TASK OBJECTIVE. Show each line of the items below that contains the word "most".

THE DATA.
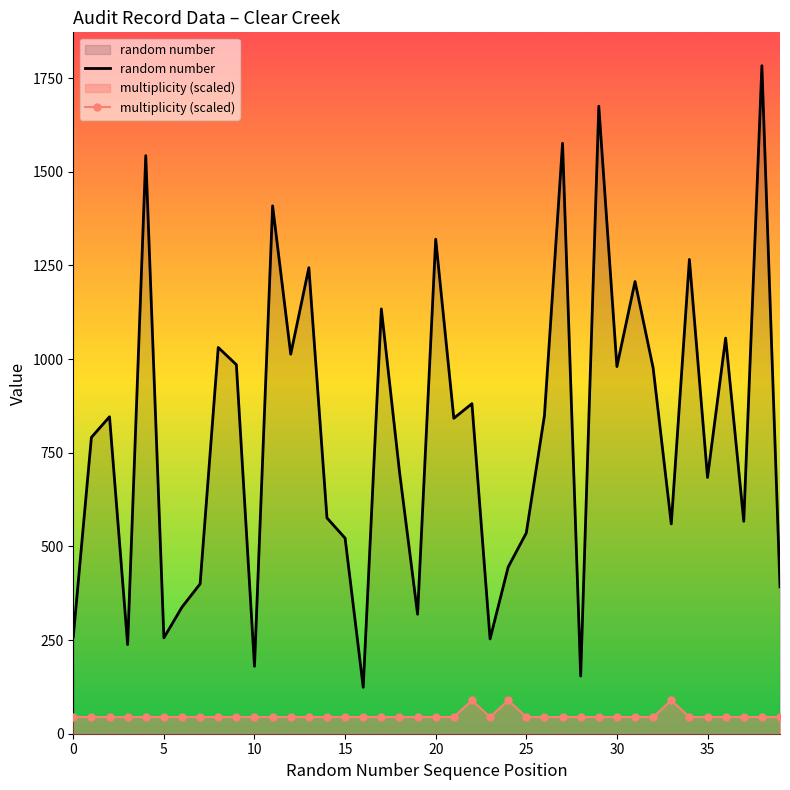

Which series changed the most between 24 and 38?

random number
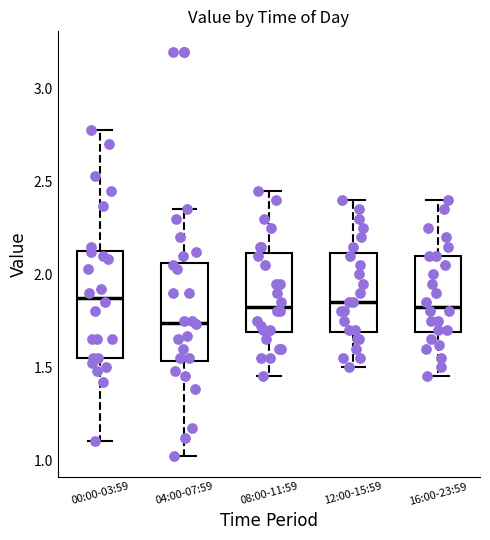

Reading left to right, read every box against the y-axis: the position of its median line, the range the box covers, and the ends of its whiskers. The values are not printed on the chart, so give them approximately, as read against the axis.

00:00-03:59: median 1.90, box 1.55 to 2.15, whiskers 1.10 to 2.80
04:00-07:59: median 1.75, box 1.55 to 2.05, whiskers 1.00 to 2.35
08:00-11:59: median 1.85, box 1.70 to 2.10, whiskers 1.45 to 2.45
12:00-15:59: median 1.85, box 1.70 to 2.10, whiskers 1.50 to 2.40
16:00-23:59: median 1.85, box 1.70 to 2.10, whiskers 1.45 to 2.40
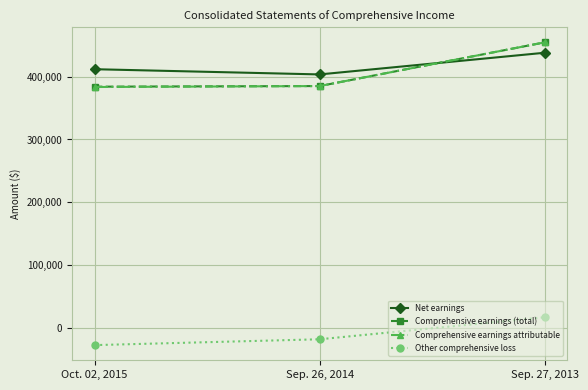

Which series changed the most between Oct. 02, 2015 and Sep. 27, 2013?

Comprehensive earnings attributable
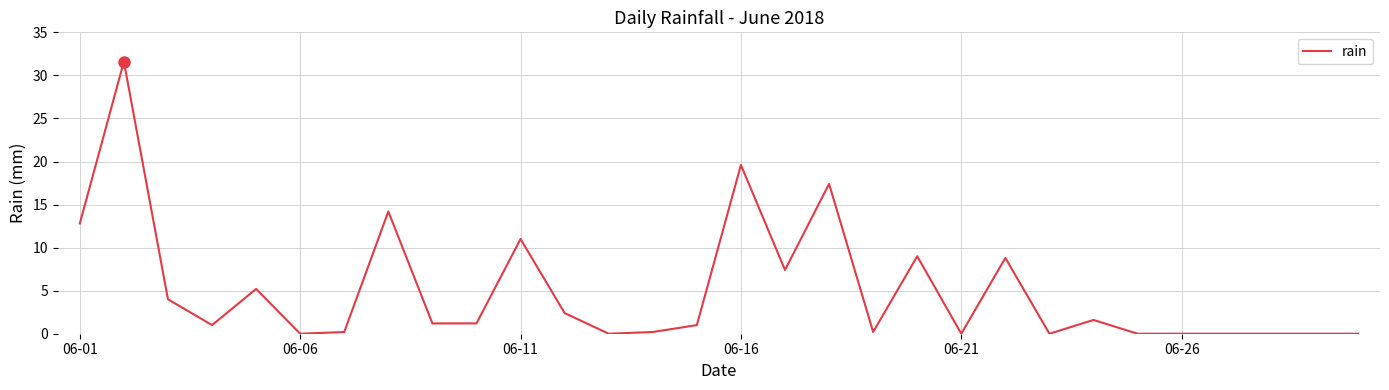

What is the greatest value displayed?

31.6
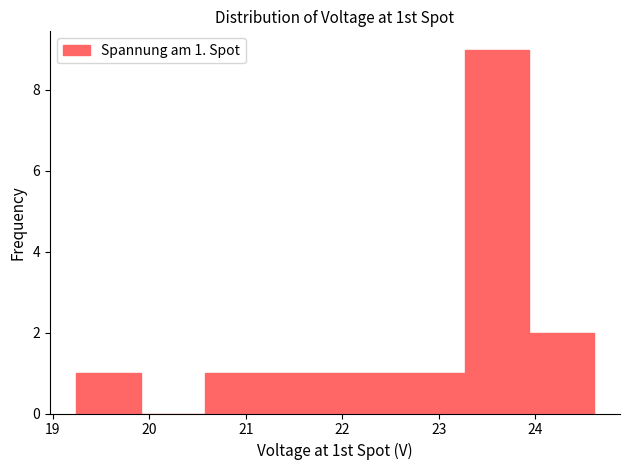

Which range on the x-axis has the tallest bar?

23.3 to 23.9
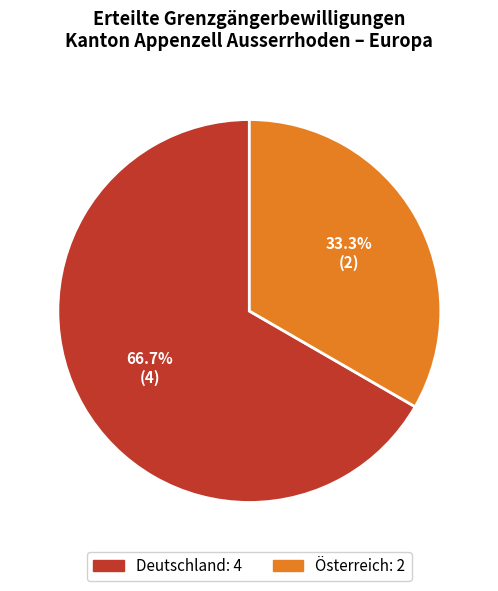

True or false: Österreich accounts for 21% of the total.

False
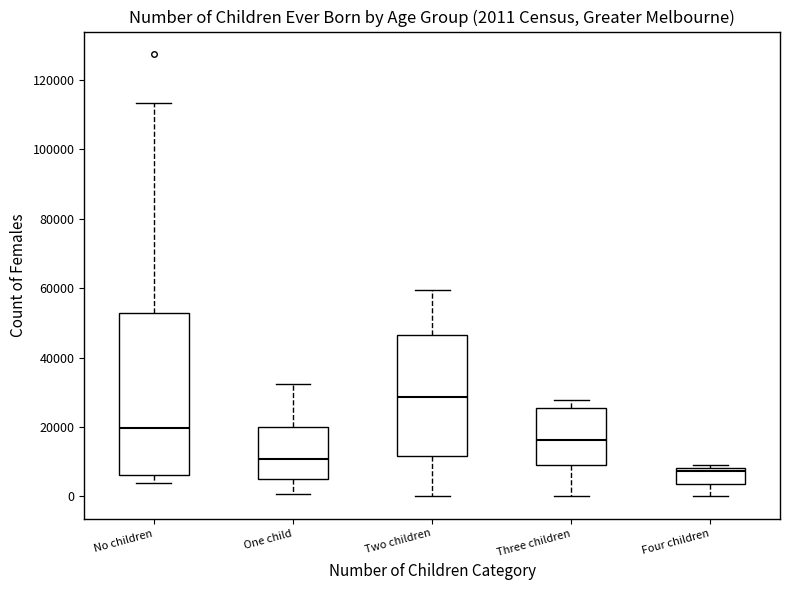

Comparing the boxes themselves (not the whiskers), which one is the tallest?

No children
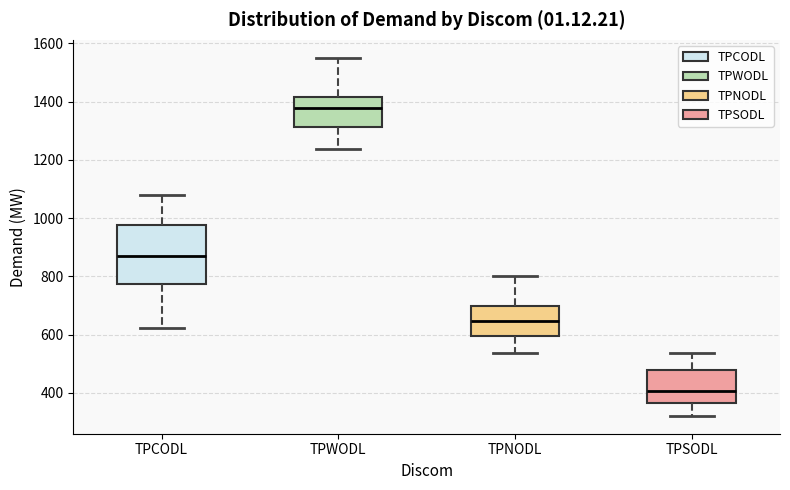

Which box's median line is the highest?

TPWODL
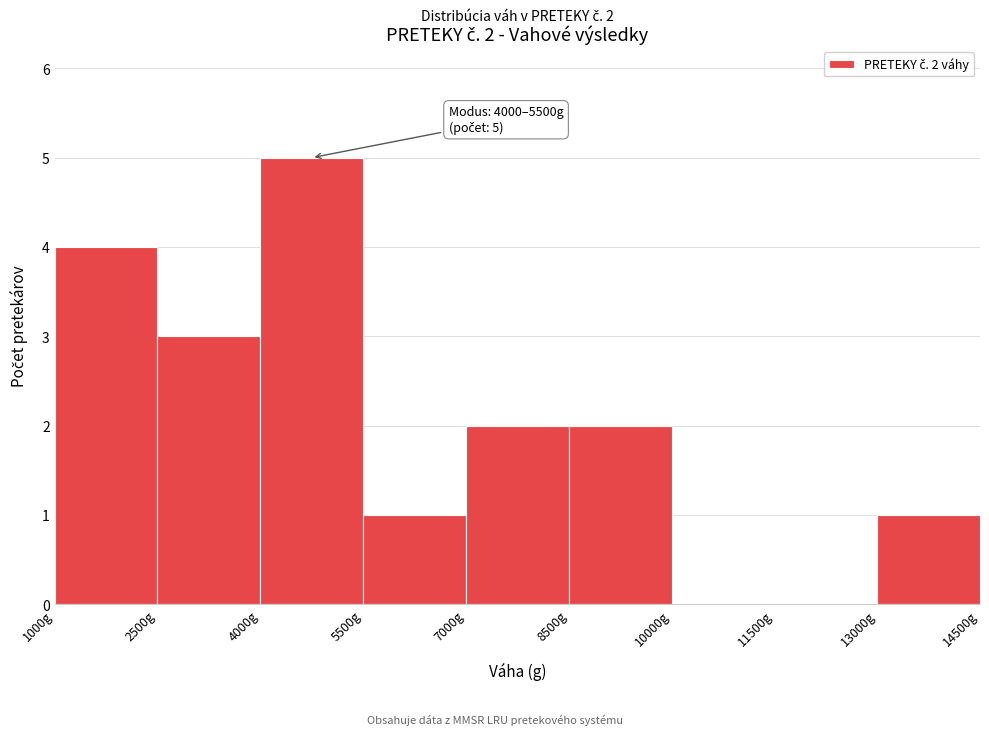

Which range on the x-axis has the tallest bar?

4000 to 5500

TASK OUTPUT.
Which series changed the most between 24 and 38?
Which series changed the most between Oct. 02, 2015 and Sep. 27, 2013?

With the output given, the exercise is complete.